[Dataset entries]
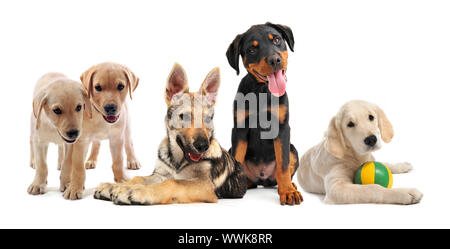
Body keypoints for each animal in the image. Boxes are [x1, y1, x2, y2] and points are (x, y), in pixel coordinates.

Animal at [60, 62, 140, 200]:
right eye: (98, 87)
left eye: (120, 86)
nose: (110, 108)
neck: (100, 117)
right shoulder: (81, 141)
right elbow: (78, 167)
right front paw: (75, 187)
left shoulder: (116, 138)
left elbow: (118, 161)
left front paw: (121, 179)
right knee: (96, 144)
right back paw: (91, 160)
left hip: (127, 127)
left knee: (129, 144)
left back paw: (133, 160)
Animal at [94, 63, 246, 205]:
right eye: (184, 116)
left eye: (209, 118)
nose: (203, 146)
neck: (177, 161)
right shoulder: (160, 174)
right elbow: (139, 178)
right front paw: (114, 186)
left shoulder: (205, 184)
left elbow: (172, 182)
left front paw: (135, 191)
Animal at [225, 22, 302, 205]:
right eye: (252, 50)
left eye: (277, 40)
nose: (275, 60)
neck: (262, 91)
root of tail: (262, 179)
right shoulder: (239, 129)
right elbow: (237, 157)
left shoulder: (282, 128)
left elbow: (283, 165)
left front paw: (288, 192)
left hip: (293, 150)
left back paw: (290, 186)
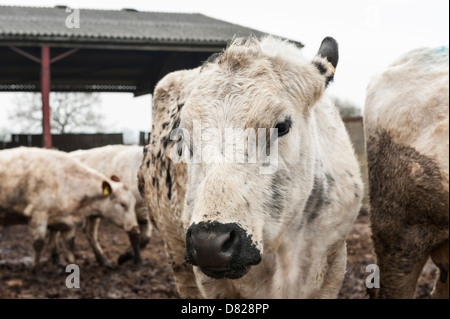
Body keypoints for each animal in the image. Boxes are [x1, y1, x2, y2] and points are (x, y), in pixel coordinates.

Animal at [0, 147, 141, 270]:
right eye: (122, 204)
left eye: (133, 203)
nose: (135, 228)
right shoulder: (38, 214)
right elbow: (38, 243)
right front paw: (36, 269)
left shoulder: (67, 221)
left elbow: (69, 245)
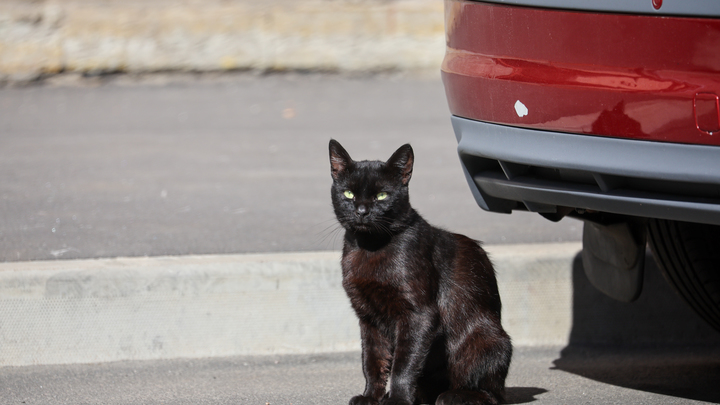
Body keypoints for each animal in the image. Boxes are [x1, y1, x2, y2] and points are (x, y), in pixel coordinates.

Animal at [330, 140, 510, 404]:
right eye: (348, 194)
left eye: (382, 195)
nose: (362, 211)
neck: (370, 247)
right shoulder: (368, 317)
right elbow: (372, 361)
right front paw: (371, 396)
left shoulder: (419, 314)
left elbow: (404, 364)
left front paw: (397, 400)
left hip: (487, 339)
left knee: (490, 393)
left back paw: (455, 395)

**Required action:** Only lines containing the word "shoulder" should appear in the answer, and every such line from the records above must be there.

**Written response:**
right shoulder: (81, 141)
left shoulder: (116, 138)
right shoulder: (160, 174)
left shoulder: (205, 184)
right shoulder: (239, 129)
left shoulder: (282, 128)
right shoulder: (38, 214)
left shoulder: (67, 221)
right shoulder: (368, 317)
left shoulder: (419, 314)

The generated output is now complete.